In Francia e in Spagna l’estate ha ancora una forte valenza erotica e trasgressiva, e l’idea che "chi non c’è stato d’agosto, non si riprende a settembre" ha la sua eco culturale. Non a caso, il ritorno dalle ferie coincide spesso con picchi di rotture o "ghosting emozionale".

In soldoni, tutto il mondo è paese.

Dinamica di un epitaffio sentimentale

Si tratta di un fenomeno evolutivo e psicologico a tutti gli effetti, che la scienza ricostruisce in quattro fasi.

  1. La stagione dell'accoppiamento (Cuffing Season)
    In inverno si riducono i livelli di serotonina, favorendo l’introversione e la ricerca di calore affettivo; inoltre aumenta la pressione sociale a formare una coppia (il plus one necessario in preparazione delle ricorrenze).
    Ecco che in questa stagione cresce la tendenza a cercare un partner (autocompassione, intimità e comfort)
  2. La paura dell'abbandono (Fear of Abandonment)
    Ha origine in traumi relazionali precoci, alimenta l’iper‑sensibilità al rifiuto e suscita comportamenti difensivi (gelosia, controllo, richieste continue)
    Il rifiuto (saltare le vacanze assieme) si trasforma in una sorta di "promemoria relazionale".
  3. L'attaccamento (Limerence) e relazioni di rebound
    È caratterizzata da ossessione, speranza e incertezza. Il rapporto/infatuazione che rimane irrisolto, che non si consolida durante le vacanze, può generare un effetto rebound: il bisogno d'urgenza relazionale.
    Allo stesso tempo, la rottura della routine emotiva scatena ansia relazionale.
  4. Sensibilità al conflitto (Conflict sensitivity) ed evitamento
    Chi risente del rebound diventa con l'amante impulsivo, reattivo e rancoroso; a volte additittura vendicativo.
    Alla minaccia percepita si può reagire anche in modo sproporzionato per non avere ottenuto la "quantità" emotiva desiderata.

In pratica: la Cuffing Season ti mette la sciarpa dell’intimità provvisoria; la Fear of Abandonment trasforma il "niente ferie insieme" in promemoria di alto rango; la Limerence gonfia aspettative e, saltata la prova-vacanze, parte il Rebound; poi arriva la guerra fredda del Conflict sensitivity con micro-vendette, like chirurgici, silenzi che urlano.

In conclusione

Occhi aperti!
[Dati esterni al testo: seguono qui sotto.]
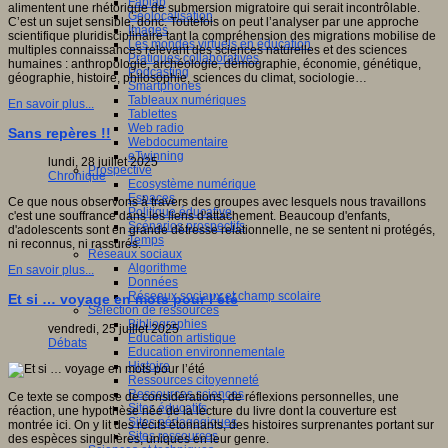
Fablab
alimentent une rhétorique de submersion migratoire qui serait incontrôlable.
Géolocalisation
C’est un sujet sensible, donc. Toutefois on peut l’analyser par une approche
Images
scientifique pluridisciplinaire tant la compréhension des migrations mobilise de
Les mondes virtuels en éducation
multiples connaissances relevant des sciences naturelles et des sciences
Pratiques collaboratives
humaines : anthropologie, archéologie, démographie, économie, génétique,
Podcasting
géographie, histoire, philosophie, sciences du climat, sociologie…
Smartphones
Tableaux numériques
En savoir plus...
Tablettes
Web radio
Sans repères !!
Webdocumentaire
eTwinning
lundi, 28 juillet 2025
Prospective
Chronique
Ecosystème numérique
Espaces
Ce que nous observons à travers des groupes avec lesquels nous travaillons
Politique éducative
c'est une souffrance dans les liens d'attachement. Beaucoup d'enfants,
Scénarios prospectifs
d'adolescents sont en grande détresse relationnelle, ne se sentent ni protégés,
Temps
ni reconnus, ni rassurés.
Réseaux sociaux
Algorithme
En savoir plus...
Données
Réseaux sociaux et champ scolaire
Et si … voyage en mots pour l’été
Sélection de ressources
Bibliographies
vendredi, 25 juillet 2025
Education artistique
Débats
Education environnementale
Histoire
Ressources citoyenneté
Ressources sciences
Ce texte se compose de considérations, de réflexions personnelles, une
Sites éducatifs
réaction, une hypothèse née de la lecture du livre dont la couverture est
Sites pédagogiques
montrée ici. On y lit des récits étonnants, des histoires surprenantes portant sur
Sites ressources
des espèces singulières, uniques en leur genre.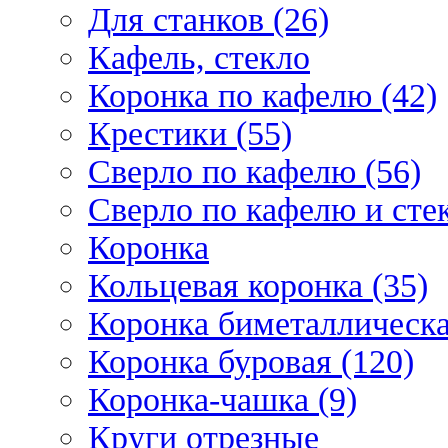
Для станков (26)
Кафель, стекло
Коронка по кафелю (42)
Крестики (55)
Сверло по кафелю (56)
Сверло по кафелю и стек
Коронка
Кольцевая коронка (35)
Коронка биметаллическа
Коронка буровая (120)
Коронка-чашка (9)
Круги отрезные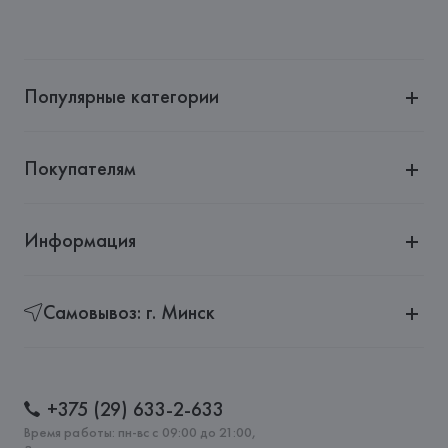
Производитель: 
Rosenthal ROSENTHAL GmbH
Адрес: 
ГЕРМАНИЯ, 
Rosenthal ROSENTHAL GmbH, Philip-
Rosenthal-Platz 1, D-95100 SELB Germany
Популярные категории
Страна происхождения товара: 
ГЕРМАНИЯ
Покупателям
Информация
Самовывоз: г. Минск
+375 (29) 633-2-633
Время работы: пн-вс с 09:00 до 21:00,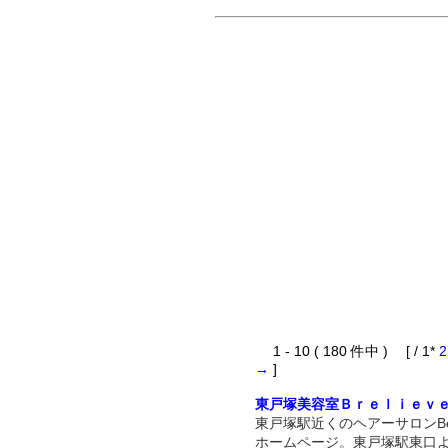
1 - 10 ( 180 件中 ) [ / 1*
2
→
]
東戸塚美容室Ｂｒｅｌｉｅｖ
東戸塚駅近くのヘアーサロンBeli
ホームページ。東戸塚駅東口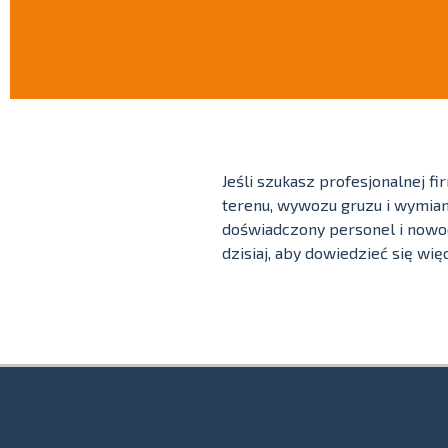
Jeśli szukasz profesjonalnej f
terenu, wywozu gruzu i wymian
doświadczony personel i nowoc
dzisiaj, aby dowiedzieć się wi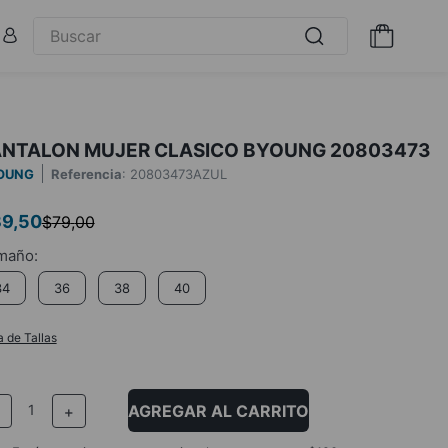
ANTALON MUJER CLASICO BYOUNG 20803473
OUNG
Referencia
:
20803473AZUL
39
,
50
$
79
,
00
34
36
38
40
a de Tallas
AGREGAR AL CARRITO
－
＋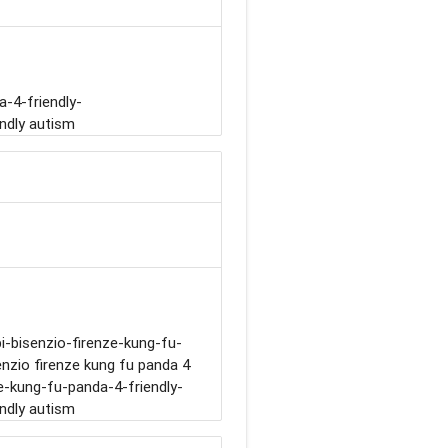
-4-friendly-
ndly autism
i-bisenzio-firenze-kung-fu-
nzio firenze kung fu panda 4
e-kung-fu-panda-4-friendly-
ndly autism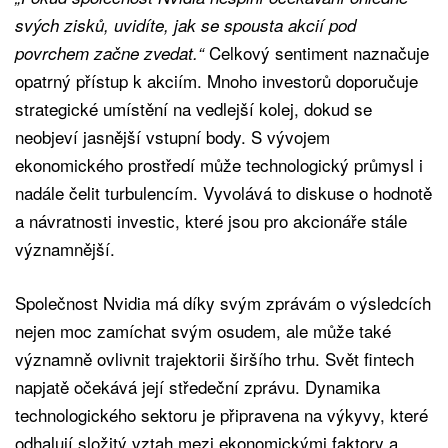
svých zisků, uvidíte, jak se spousta akcií pod
Celkový sentiment naznačuje
povrchem začne zvedat.“
opatrný přístup k akciím. Mnoho investorů doporučuje
strategické umístění na vedlejší kolej, dokud se
neobjeví jasnější vstupní body. S vývojem
ekonomického prostředí může technologický průmysl i
nadále čelit turbulencím. Vyvolává to diskuse o hodnotě
a návratnosti investic, které jsou pro akcionáře stále
významnější.
Společnost Nvidia má díky svým zprávám o výsledcích
nejen moc zamíchat svým osudem, ale může také
významně ovlivnit trajektorii širšího trhu. Svět fintech
napjatě očekává její středeční zprávu. Dynamika
technologického sektoru je připravena na výkyvy, které
odhalují složitý vztah mezi ekonomickými faktory a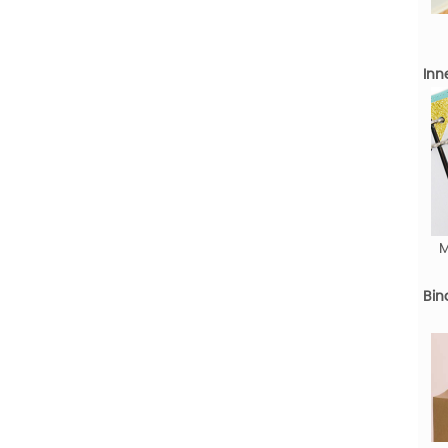
Inn
M
Bin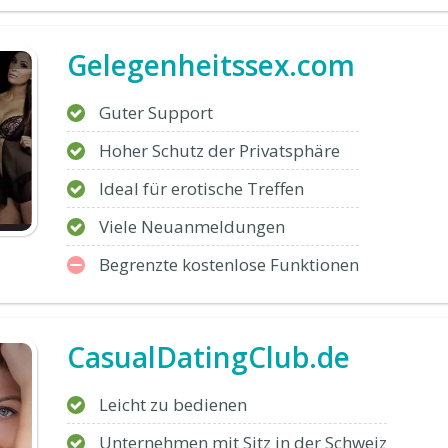
Gelegenheitssex.com
Guter Support
Hoher Schutz der Privatsphäre
Ideal für erotische Treffen
Viele Neuanmeldungen
Begrenzte kostenlose Funktionen
CasualDatingClub.de
Leicht zu bedienen
Unternehmen mit Sitz in der Schweiz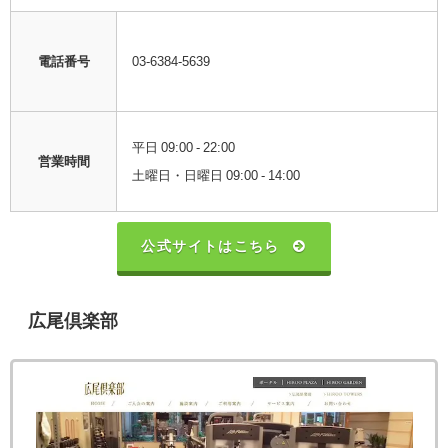
電話番号
03-6384-5639
平日 09:00 - 22:00
営業時間
土曜日・日曜日 09:00 - 14:00
公式サイトはこちら
広尾倶楽部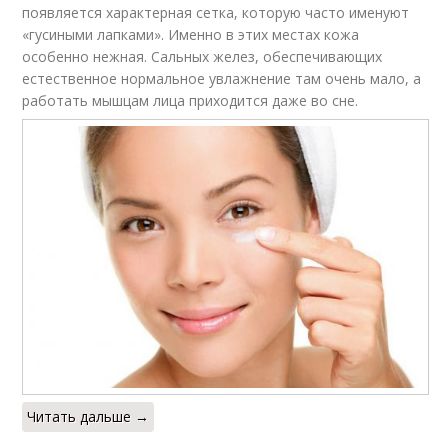
появляется характерная сетка, которую часто именуют
«гусиными лапками». Именно в этих местах кожа
особенно нежная. Сальных желез, обеспечивающих
естественное нормальное увлажнение там очень мало, а
работать мышцам лица приходится даже во сне.
Читать дальше →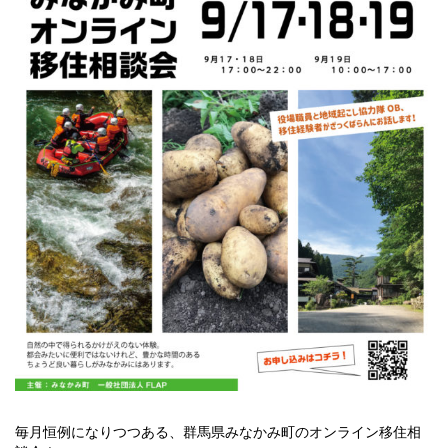
毎月恒例になりつつある、群馬県みなかみ町のオンライン移住相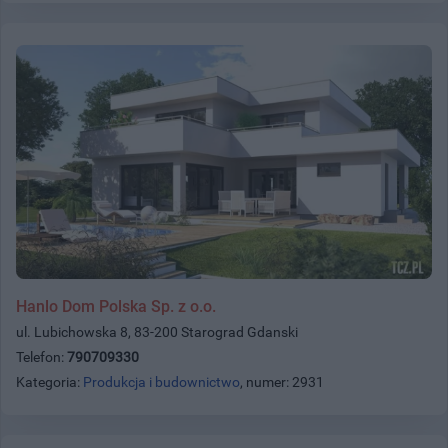
Hanlo Dom Polska Sp. z o.o.
ul. Lubichowska 8, 83-200 Starograd Gdanski
Telefon:
790709330
Kategoria:
Produkcja i budownictwo
, numer: 2931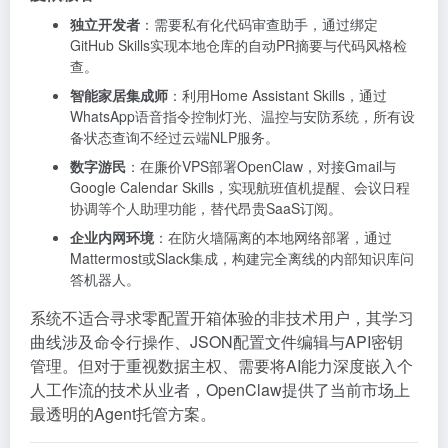
独立开发者
：需要私有化代码审查助手，通过绑定
GitHub Skills实现本地仓库的自动PR摘要与代码风格检
查。
智能家居集成师
：利用Home Assistant Skills，通过
WhatsApp语音指令控制灯光、温控与安防系统，所有设
备状态查询不经过云端NLP服务。
数字游民
：在廉价VPS部署OpenClaw，对接Gmail与
Google Calendar Skills，实现航班值机提醒、会议日程
协调等个人助理功能，替代昂贵SaaS订阅。
企业内网环境
：在防火墙隔离的本地网络部署，通过
Mattermost或Slack集成，构建完全离线的内部知识库问
答机器人。
系统不适合寻求零配置开箱体验的非技术用户，其学习
曲线涉及命令行操作、JSON配置文件编辑与API密钥
管理。但对于重视数据主权、需要将AI能力深度嵌入个
人工作流的技术从业者，OpenClaw提供了当前市场上
最透明的Agent托管方案。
Ottobre è la dogana del cuore: passa solo quello che ha il visto per l'inverno. Non ho molta pratica diretta della faccenda, ma una cosa la so: chi ama desidera l'amat* a febbraio come ad agosto. Il resto è turismo emotivo e senza neppure un bagaglio a mano.
Per prudenza, d'estate il telo da mare me lo porto via prima che diventi plaid: taglio corto, niente sospesi.
E quando mi chiedono E tu dove hai fatto l'estate?, rispondo Nel freezer delle aspettative altrui. Con sopra una fettina di limone acerbo, per rinfrescare le idee.